# Someone explain this to me?



## itsdarkinside (Sep 4, 2013)

I only recently took the socionics test, and ended up as SEE. I have no flipping clue what that means, I know nothing about Socionics . I tested INFP in the Myers-Briggs, too; Is SEE the INFP socionics type? What type is SEE in the Myer-Briggs test? 
As I said, I am utterly clueless and could use some help here.


----------



## Scelerat (Oct 21, 2012)

Sensing Ethical Extratim - Wikisocion


----------



## cyamitide (Jul 8, 2010)

itsdarkinside said:


> I only recently took the socionics test, and ended up as SEE. I have no flipping clue what that means, I know nothing about Socionics . I tested INFP in the Myers-Briggs, too; Is SEE the INFP socionics type? What type is SEE in the Myer-Briggs test?
> As I said, I am utterly clueless and could use some help here.

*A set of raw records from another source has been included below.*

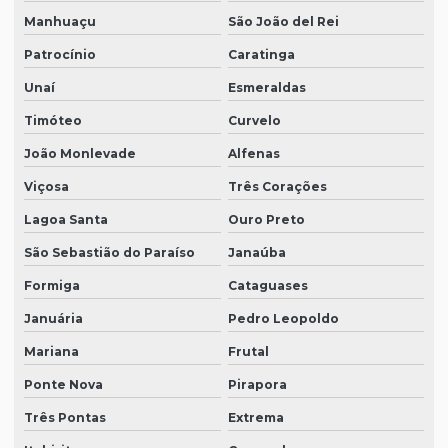
Manhuaçu
São João del Rei
Patrocínio
Caratinga
Unaí
Esmeraldas
Timóteo
Curvelo
João Monlevade
Alfenas
Viçosa
Três Corações
Lagoa Santa
Ouro Preto
São Sebastião do Paraíso
Janaúba
Formiga
Cataguases
Januária
Pedro Leopoldo
Mariana
Frutal
Ponte Nova
Pirapora
Três Pontas
Extrema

SEE has 1st function of Se and 2nd function of Fi. In MBTI terms it is closest to ESFP, but it's recommended that you study socionics separately from MBTI. Some links to peruse to get you started: http://personalitycafe.com/socionics-forum/116599-socionics-tests-links-resources.html -- all the type descriptions are there.


----------



## absyrd (Jun 1, 2013)

This means you're an ESFp in Socionics. While it's important to treat Socionics and MBTI separately, an SEE result could not on any level relate to the MBTI description of INFP. It's possible that you are mistyped overall if the tests are revealing such a discrepancy.


----------